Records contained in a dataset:
###

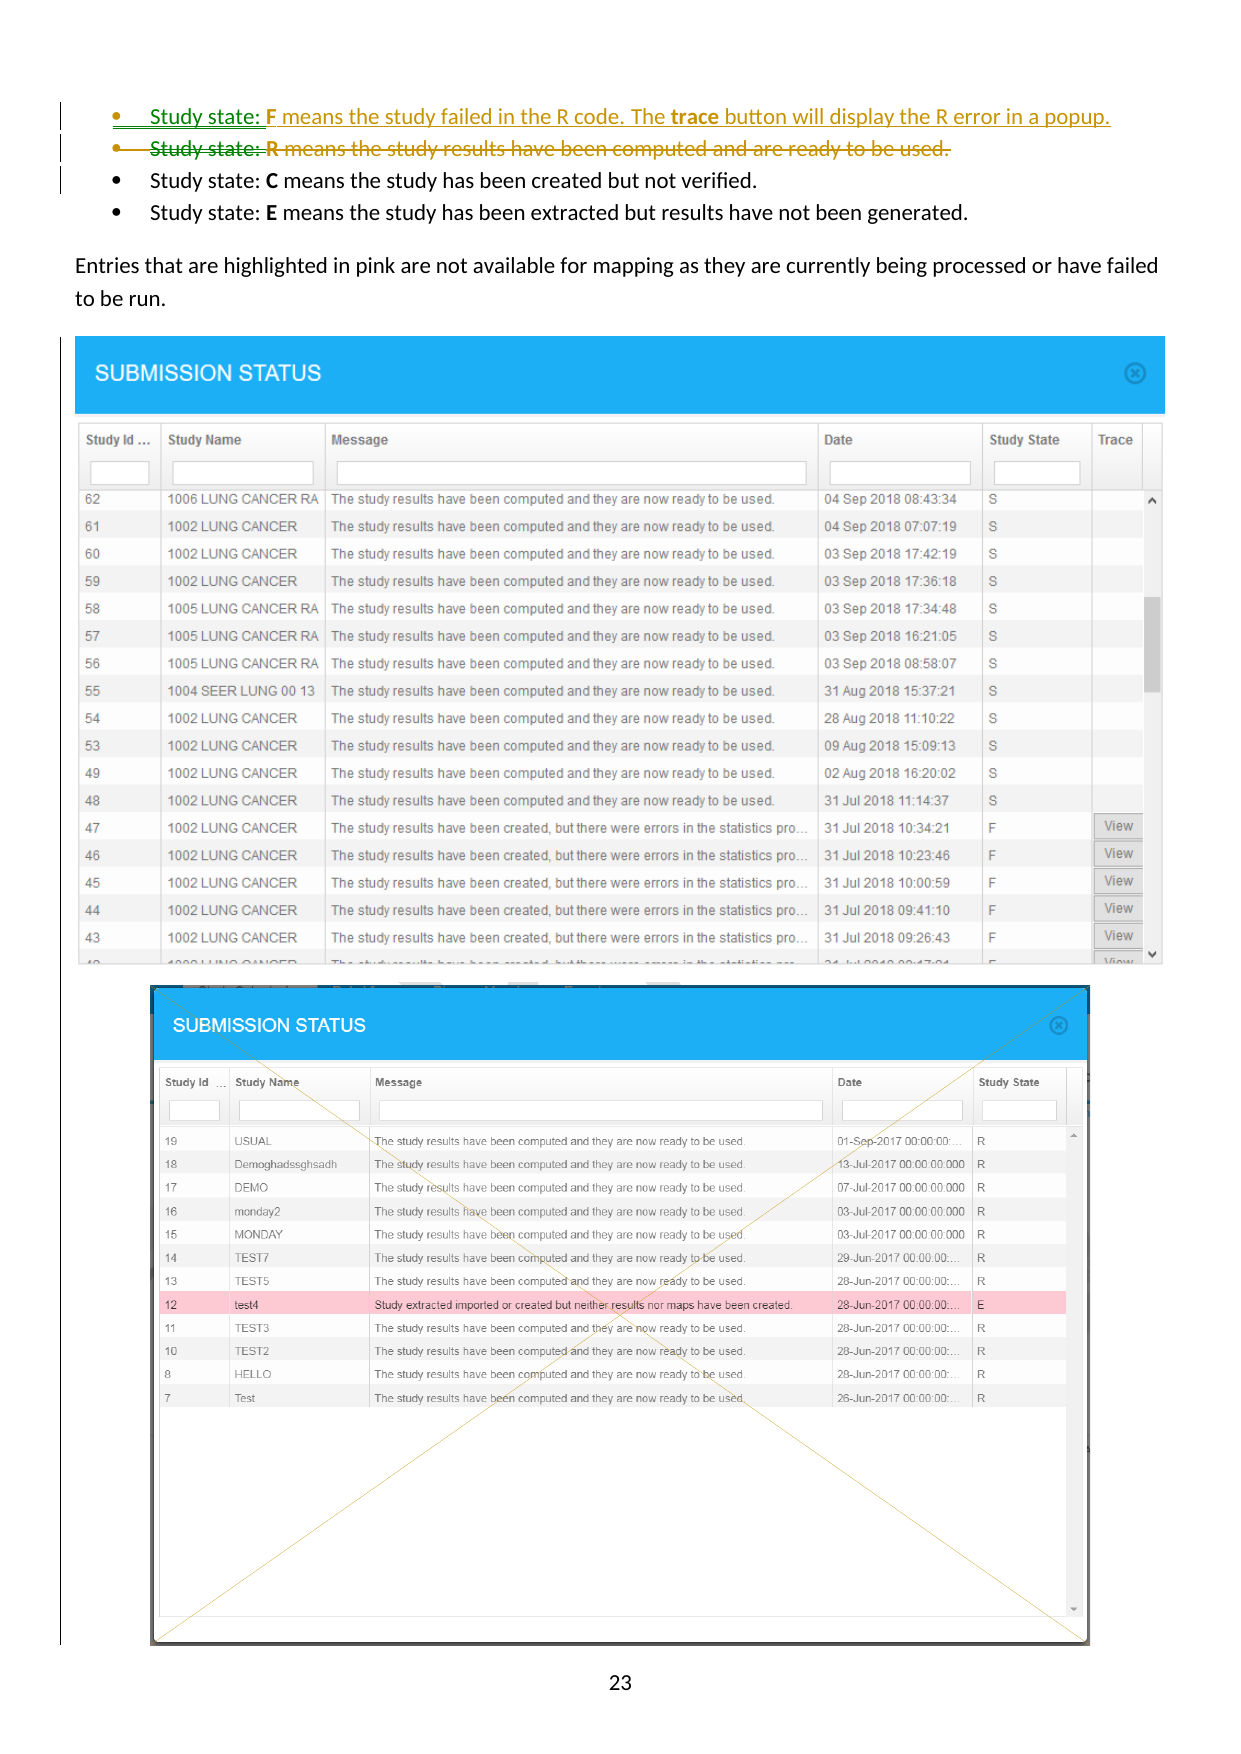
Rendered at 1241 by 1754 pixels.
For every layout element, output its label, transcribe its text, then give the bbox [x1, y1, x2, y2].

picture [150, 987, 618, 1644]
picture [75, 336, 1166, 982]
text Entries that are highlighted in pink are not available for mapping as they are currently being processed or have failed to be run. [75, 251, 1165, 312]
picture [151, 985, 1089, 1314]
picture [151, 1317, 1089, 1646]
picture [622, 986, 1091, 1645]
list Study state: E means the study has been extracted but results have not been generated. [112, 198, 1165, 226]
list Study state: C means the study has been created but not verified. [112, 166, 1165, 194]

###

## Task to carry out
Restate each entry word for word. Omit every picture.

## Answer to this exercise
Rendered at 1241 by 1754 pixels.
For every layout element, output its label, transcribe its text, then give the bbox [x1, y1, x2, y2].

picture [150, 987, 618, 1644]
picture [75, 336, 1166, 982]
text Entries that are highlighted in pink are not available for mapping as they are currently being processed or have failed to be run. [75, 251, 1165, 312]
picture [151, 985, 1089, 1314]
picture [151, 1317, 1089, 1646]
picture [622, 986, 1091, 1645]
list Study state: E means the study has been extracted but results have not been generated. [112, 198, 1165, 226]
list Study state: C means the study has been created but not verified. [112, 166, 1165, 194]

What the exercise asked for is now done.